Anyway, many of the new plants will never be built, and shouldn't be built, because of a second problem: Once again, nuclear power is turning out to be way more expensive than originally advertised. The plants are cheap to operate, but unbelievably costly to build; estimates for new plants have doubled and even tripled over the last year or two. One recent study priced new nuclear generation at 25-30 cents per kilowatt-hour; new wind power comes in around 7 cents, about the same as coal, and investments designed to reduce electricity consumption through more efficient appliances, lighting or buildings cost about 1 to 3 cents per kilowatt-hour saved. This is why nobody on Wall Street or Main Street or any private-sector street will make real investments in new nuclear generation; U.S. utilities rely on ratepayers and taxpayers, while France and China rely exclusively on public funds. A Warren Buffett-owned company was involved in an Idaho project, but scrapped it once costs began to escalate.

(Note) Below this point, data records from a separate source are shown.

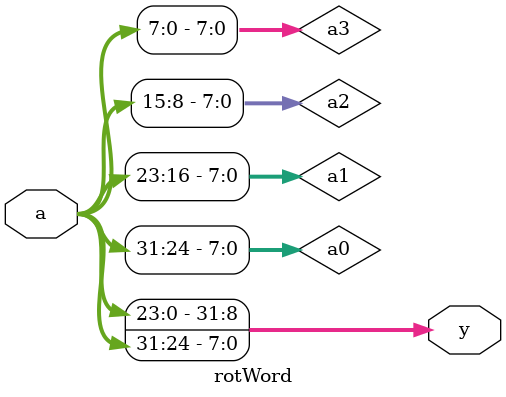
<source format=sv>


module rotWord(input logic [31:0] a,
               output logic [31:0] y);
    logic [7:0] a0, a1, a2, a3;
    
    assign {a0, a1, a2, a3} = a;
    assign y = {a1, a2, a3, a0};
endmodule
</source>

And why are costs spiraling out of control again? Yes, the global credit crunch has increased the cost of borrowing, and oil spikes have increased the costs of materials. But ironically—tragically, really—the main problem has been the 30-year hibernation of the nuclear construction industry, the legacy of the incompetence that led to TMI. The specialized workforce of nuclear engineers, welders and other reactor-builders has withered, which means higher labor costs and more delays. Our nuclear industrial base has atrophied as well; for example, the world's only steelworks capable of forging containment vessels is now a Japanese monopoly, forcing utilities onto a three-year waiting list to pay exorbitant prices.

It's too bad that nuclear plants make so little sense to build, because they're great things to have once they're up and running. If the nuclear industry hadn't been so screwy before TMI, we might not be so dependent on filthy coal plants today. But we are. Now we have to make fresh choices about where to spend our energy dollars, and we don't have the trillions of dollars it would take to solve our energy problems with a nuclear renaissance. As President Obama has said, nuclear power will remain part of our energy mix, but wind and efficiency are where we need to expand.

Thirty years after TMI, nuclear power has turned out to be the Mickey Rourke of the U.S. energy industry — or maybe the Darryl Strawberry, a story of spectacular potential wasted by self-inflicted wounds. It got its act together in time to salvage a decent career, but oh, what it could have been.